# What you have to do
Read the data, and whenever a line holds the word "which", report that line.

[Start of section]

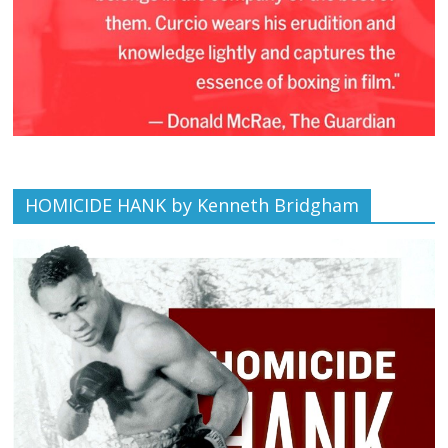
HOMICIDE HANK by Kenneth Bridgham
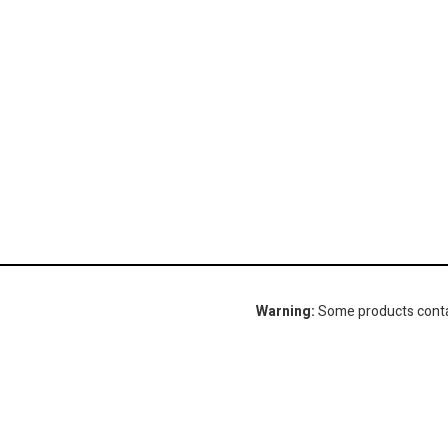
Warning:
Some products contain
Gorlitz Sewer & Drain, Inc.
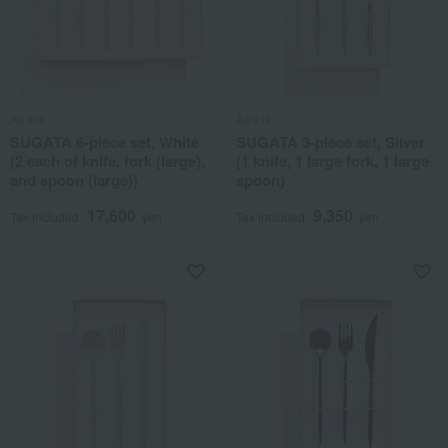
As it is
As it is
SUGATA 6-piece set, White
SUGATA 3-piece set, Silver
(2 each of knife, fork (large),
(1 knife, 1 large fork, 1 large
and spoon (large))
spoon)
17,600
9,350
Tax included
yen
Tax included
yen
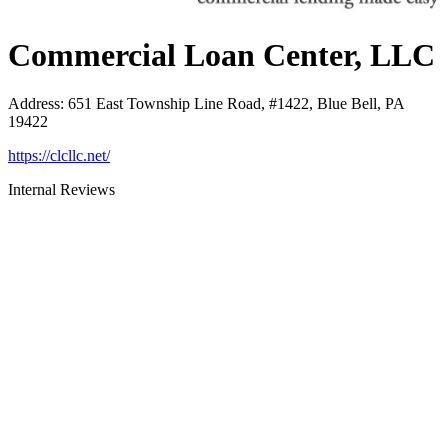
Commercial Loan Center, LLC
Address
:
651 East Township Line Road, #1422, Blue Bell, PA
19422
https://clcllc.net/
Internal Reviews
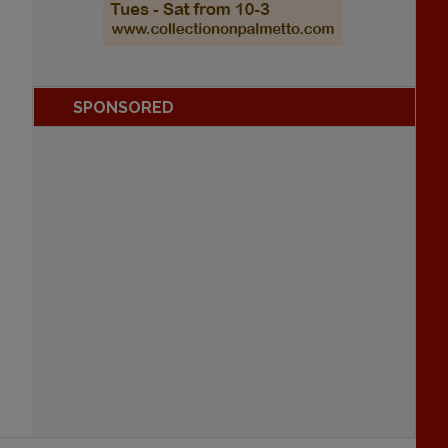
SPONSORED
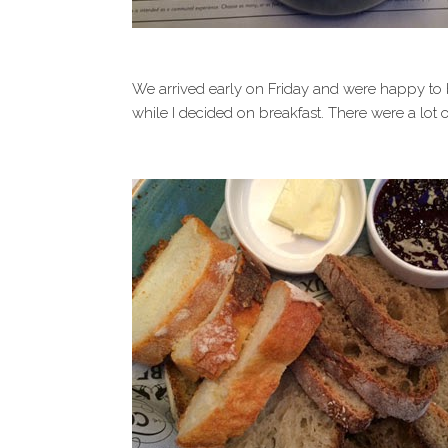
We arrived early on Friday and were happy to b
while I decided on breakfast. There were a lot o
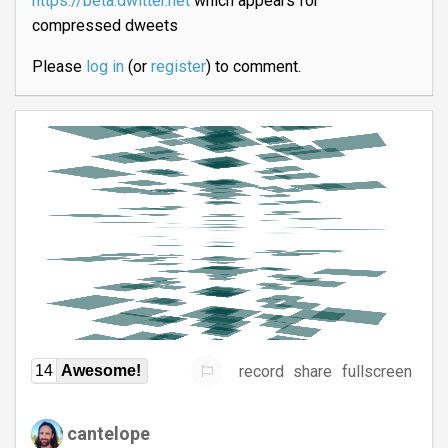
https://beta.dwitter.net
which appears for
compressed dweets
Please
log in
(or
register
) to comment.
record
share
fullscreen
14
Awesome!
cantelope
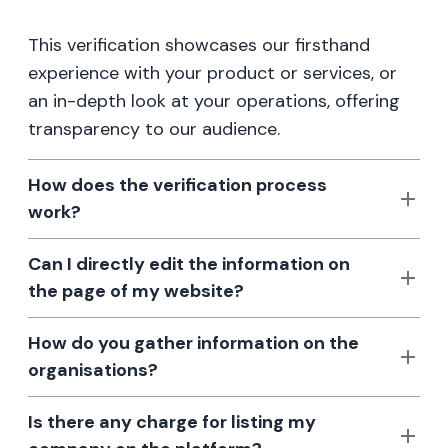
This verification showcases our firsthand
experience with your product or services, or
an in-depth look at your operations, offering
transparency to our audience.
How does the verification process
work?
Can I directly edit the information on
the page of my website?
How do you gather information on the
organisations?
Is there any charge for listing my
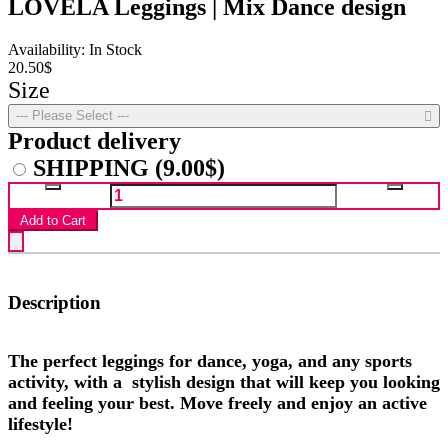
LOVELA Leggings | Mix Dance design
Availability: In Stock
20.50$
Size
--- Please Select ---
Product delivery
SHIPPING
(9.00$)
Add to Cart
Description
The perfect leggings for dance, yoga, and any sports
activity, with a stylish design that will keep you looking
and feeling your best. Move freely and enjoy an active
lifestyle!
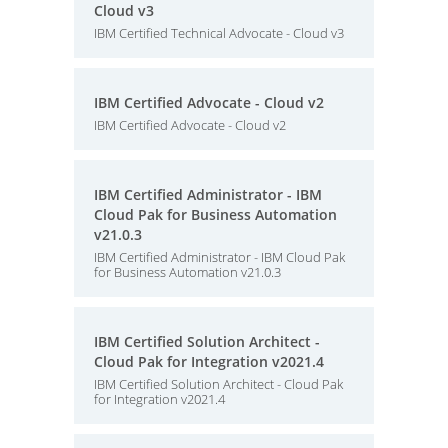
Cloud v3
IBM Certified Technical Advocate - Cloud v3
IBM Certified Advocate - Cloud v2
IBM Certified Advocate - Cloud v2
IBM Certified Administrator - IBM
Cloud Pak for Business Automation
v21.0.3
IBM Certified Administrator - IBM Cloud Pak
for Business Automation v21.0.3
IBM Certified Solution Architect -
Cloud Pak for Integration v2021.4
IBM Certified Solution Architect - Cloud Pak
for Integration v2021.4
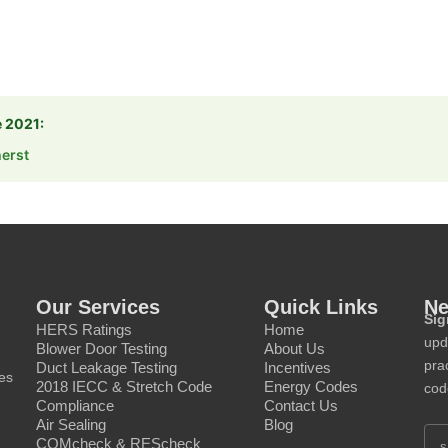
e 2021:
erst
Our Services
Quick Links
Ne
Sig
HERS Ratings
Home
upd
Blower Door Testing
About Us
prac
Duct Leakage Testing
Incentives
ces
2018 IECC & Stretch Code
Energy Codes
cod
Compliance
Contact Us
Air Sealing
Blog
COMcheck & REScheck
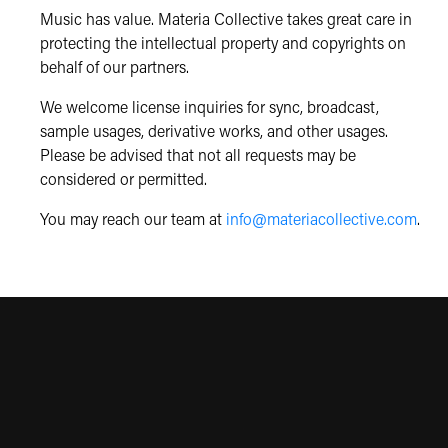
Music has value. Materia Collective takes great care in
protecting the intellectual property and copyrights on
behalf of our partners.
We welcome license inquiries for sync, broadcast,
sample usages, derivative works, and other usages.
Please be advised that not all requests may be
considered or permitted.
You may reach our team at
info@materiacollective.com
.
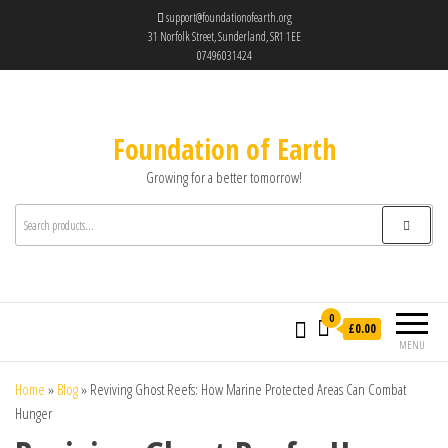
support@foundationofearth.org
31 Norfolk Street, Sunderland, SR1 1EE
07496031424
Foundation of Earth
Growing for a better tomorrow!
0
£0.00
MENU
Home
»
Blog
»
Reviving Ghost Reefs: How Marine Protected Areas Can Combat
Hunger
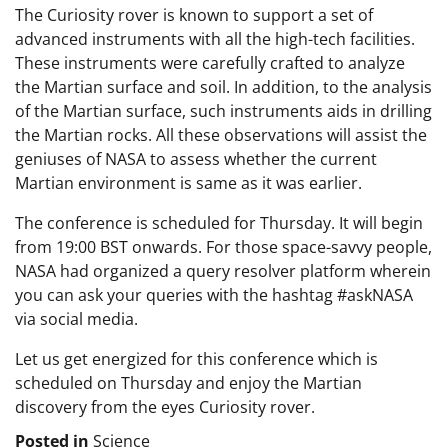
The Curiosity rover is known to support a set of
advanced instruments with all the high-tech facilities.
These instruments were carefully crafted to analyze
the Martian surface and soil. In addition, to the analysis
of the Martian surface, such instruments aids in drilling
the Martian rocks. All these observations will assist the
geniuses of NASA to assess whether the current
Martian environment is same as it was earlier.
The conference is scheduled for Thursday. It will begin
from 19:00 BST onwards. For those space-savvy people,
NASA had organized a query resolver platform wherein
you can ask your queries with the hashtag #askNASA
via social media.
Let us get energized for this conference which is
scheduled on Thursday and enjoy the Martian
discovery from the eyes Curiosity rover.
Posted in
Science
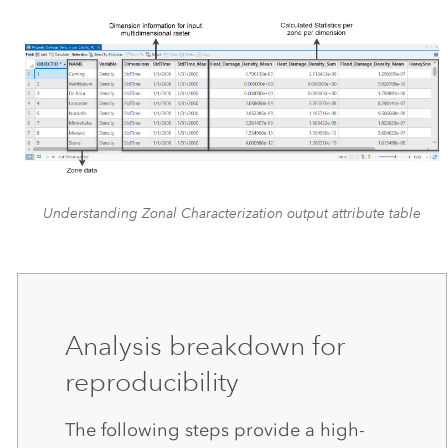
Understanding Zonal Characterization output attribute table
Analysis breakdown for
reproducibility
The following steps provide a high-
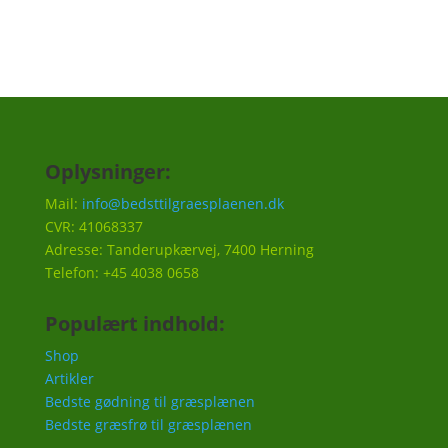
Oplysninger:
Mail:
info@bedsttilgraesplaenen.dk
CVR: 41068337
Adresse: Tanderupkærvej, 7400 Herning
Telefon: +45 4038 0658
Populært indhold:
Shop
Artikler
Bedste gødning til græsplænen
Bedste græsfrø til græsplænen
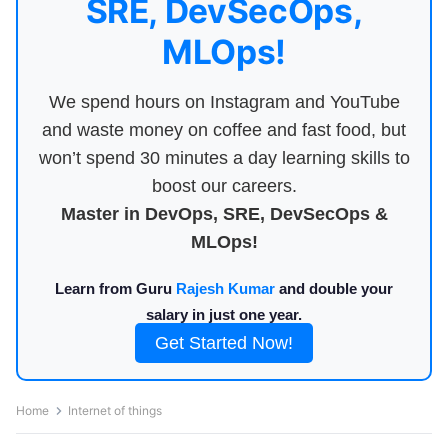
SRE, DevSecOps,
MLOps!
We spend hours on Instagram and YouTube
and waste money on coffee and fast food, but
won’t spend 30 minutes a day learning skills to
boost our careers.
Master in DevOps, SRE, DevSecOps &
MLOps!
Learn from Guru
Rajesh Kumar
and double your
salary in just one year.
Get Started Now!
Home
Internet of things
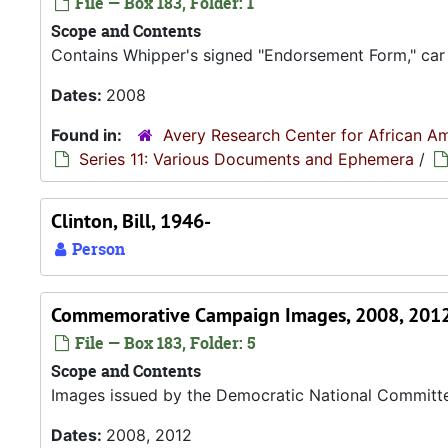
File — Box 183, Folder: 1
Scope and Contents
Contains Whipper's signed "Endorsement Form," car
Dates:
2008
Found in:
Avery Research Center for African Am
Series 11: Various Documents and Ephemera
/
Clinton, Bill, 1946-
Person
Commemorative Campaign Images, 2008, 201
File — Box 183, Folder: 5
Scope and Contents
Images issued by the Democratic National Committ
Dates:
2008, 2012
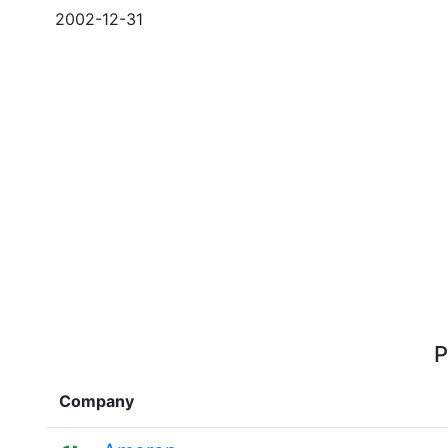
2002-12-31
P
Company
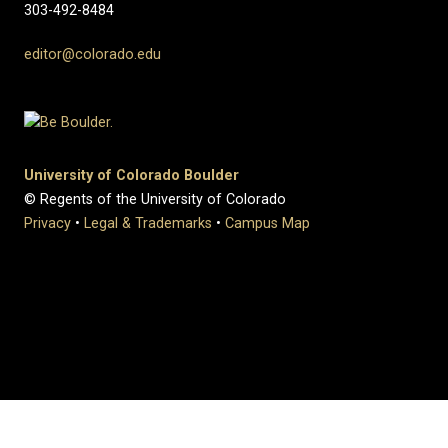
303-492-8484
editor@colorado.edu
University of Colorado Boulder
© Regents of the University of Colorado
Privacy
•
Legal & Trademarks
•
Campus Map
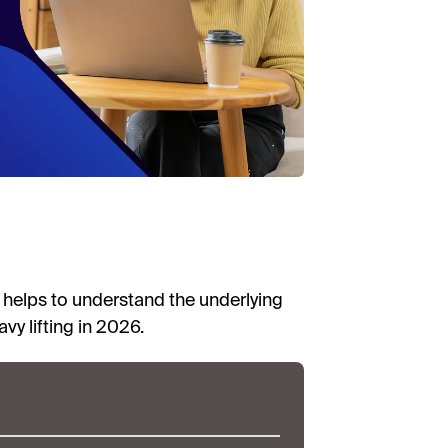
t helps to understand the underlying
y lifting in 2026.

[End of section]

# Response area
which appears for
Let us get energized for this conference which is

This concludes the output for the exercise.